The solidification temperature of the first thermoplastic resin may be higher or lower than the solidification temperature of the second thermoplastic resin. The solidification temperature of the first thermoplastic resin is separated from the second thermoplastic resin preferably by 50° C. or more, and more preferably by 70° C. or more, and may be separated therefrom by 100° C. or more or 150° C. or more.
The second resin layer preferably has the sea-island structure (matrix-domain structure) in which a dispersed phase (island portion, domain) containing the second thermoplastic resin is dispersed in a continuous phase (sea portion, matrix) containing the first thermoplastic resin. The fine uneven shape by the sea-island structure preferably partly or wholly exists on the surface of the second resin layer.
Presence or absence of the sea-island structure is confirmed by observing the surface with a transmission electron microscope (TEM). When the sea-island structure is difficult to be distinguished, either the continuous phase or the dispersed phase is electron-stained by using osmium tetroxide, ruthenium tetroxide or tungstophosphoric acid, and the surface is observed. An observation sample is preferably observed by cross-sectionally cutting the sample with a microtome or the like.

....

## Work instructions
Extract the full resin layer passage above, word for word.

[Collected data entries]
....

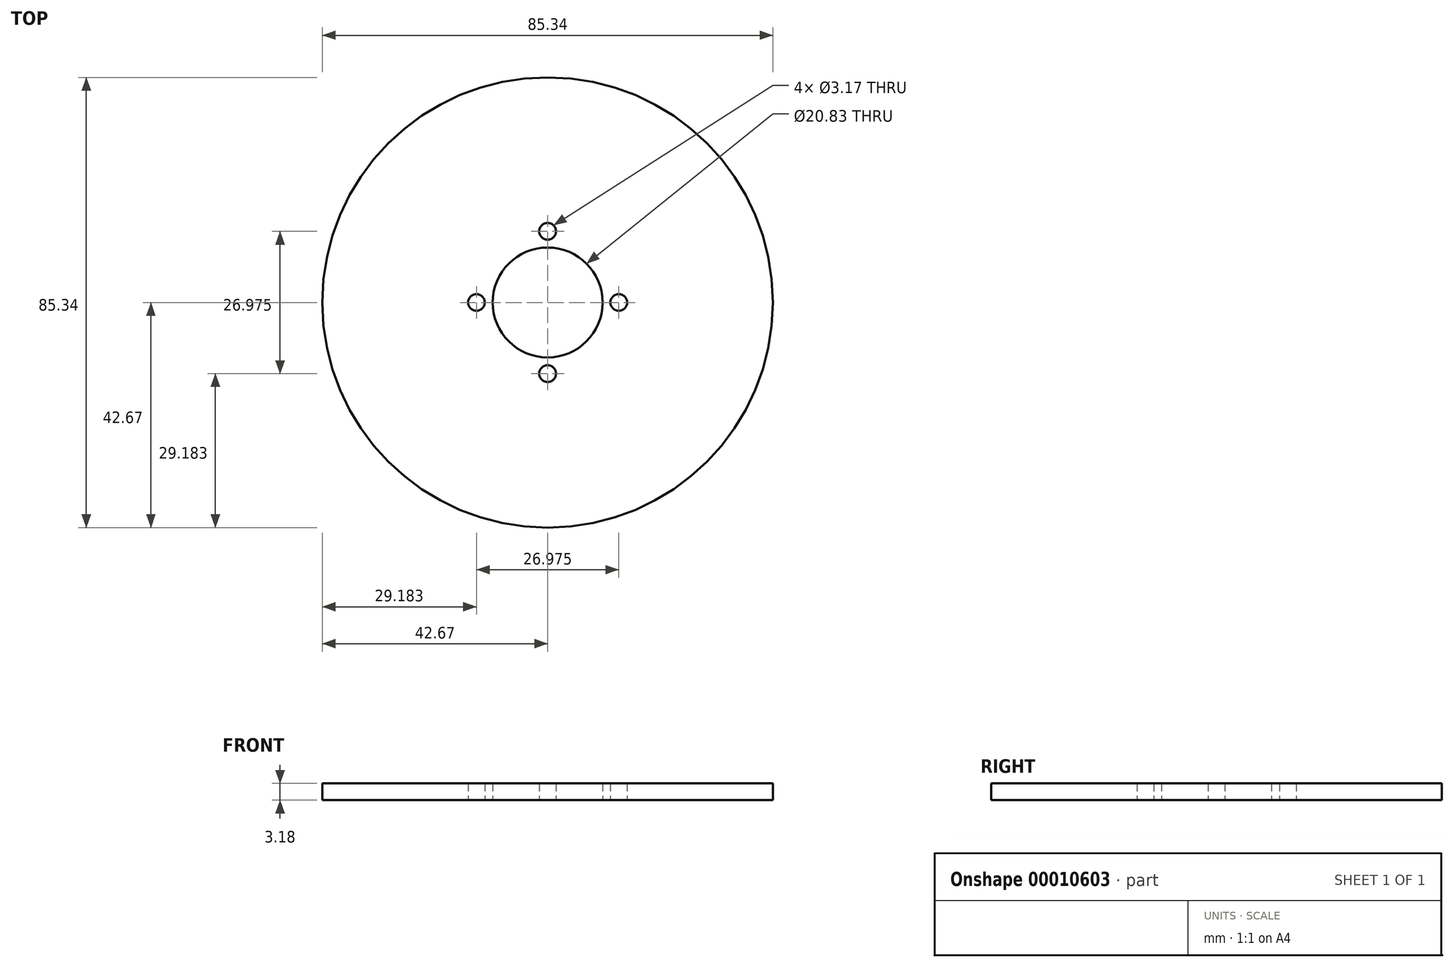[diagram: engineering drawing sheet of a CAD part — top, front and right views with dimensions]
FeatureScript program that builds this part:
annotation { "Feature Type Name" : "Feature", "Feature Type Description" : "" }
export const myFeature = defineFeature(function(context is Context, id is Id, definition is map)
    precondition{}
    {
        {
            var Q0;
            Q0=qCreatedBy(makeId("Top.planeOp"),FACE);
            var sketch = newSketch(context, id + "F0", { "sketchPlane" : qUnion([Q0])});
            skCircle(sketch, "E0", {"center": v(0, 0) * mm, "radius": 42.67 * mm});
            skCircle(sketch, "E1", {"center": v(0, 0) * mm, "radius": 10.41 * mm});
            skLineSegment(sketch, "E2", {"start": v(0, 42.67) * mm, "end": v(0, -42.67) * mm, "construction": true});
            skLineSegment(sketch, "E3", {"start": v(-42.67, 0) * mm, "end": v(42.67, 0) * mm, "construction": true});
            skCircle(sketch, "E4", {"center": v(0, 13.49) * mm, "radius": 1.59 * mm});
            skCircle(sketch, "E5", {"center": v(-13.49, 0) * mm, "radius": 1.59 * mm});
            skCircle(sketch, "E6.0.MirrorC", {"center": v(13.49, 0) * mm, "radius": 1.59 * mm});
            skCircle(sketch, "E7.0.MirrorC", {"center": v(0, -13.49) * mm, "radius": 1.59 * mm});
            skSolve(sketch);
        }
        {
            var Q0;
            Q0=qSketchRegion(id+"F0",true);
            extrude(context, id + "F1", {"entities" : qUnion([Q0]), "depth" : 3.17 * mm});
        }
    });
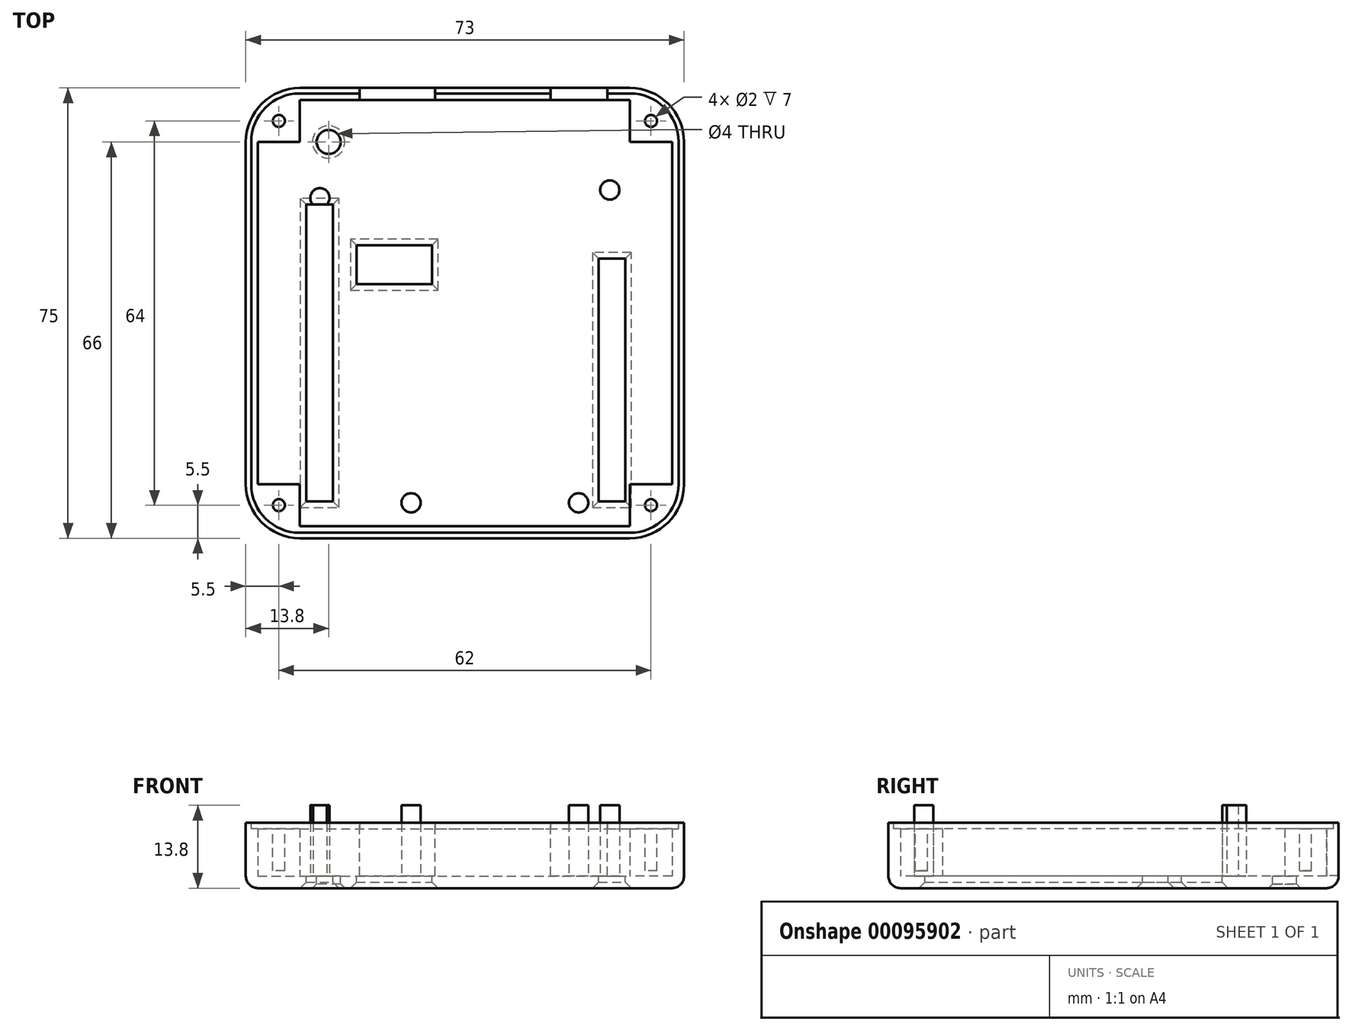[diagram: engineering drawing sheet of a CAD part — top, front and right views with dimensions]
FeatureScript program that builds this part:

....

## Written response
The solidification temperature of the first thermoplastic resin may be higher or lower than the solidification temperature of the second thermoplastic resin. The solidification temperature of the first thermoplastic resin is separated from the second thermoplastic resin preferably by 50° C. or more, and more preferably by 70° C. or more, and may be separated therefrom by 100° C. or more or 150° C. or more.
The second resin layer preferably has the sea-island structure (matrix-domain structure) in which a dispersed phase (island portion, domain) containing the second thermoplastic resin is dispersed in a continuous phase (sea portion, matrix) containing the first thermoplastic resin. The fine uneven shape by the sea-island structure preferably partly or wholly exists on the surface of the second resin layer.
Presence or absence of the sea-island structure is confirmed by observing the surface with a transmission electron microscope (TEM). When the sea-island structure is difficult to be distinguished, either the continuous phase or the dispersed phase is electron-stained by using osmium tetroxide, ruthenium tetroxide or tungstophosphoric acid, and the surface is observed. An observation sample is preferably observed by cross-sectionally cutting the sample with a microtome or the like.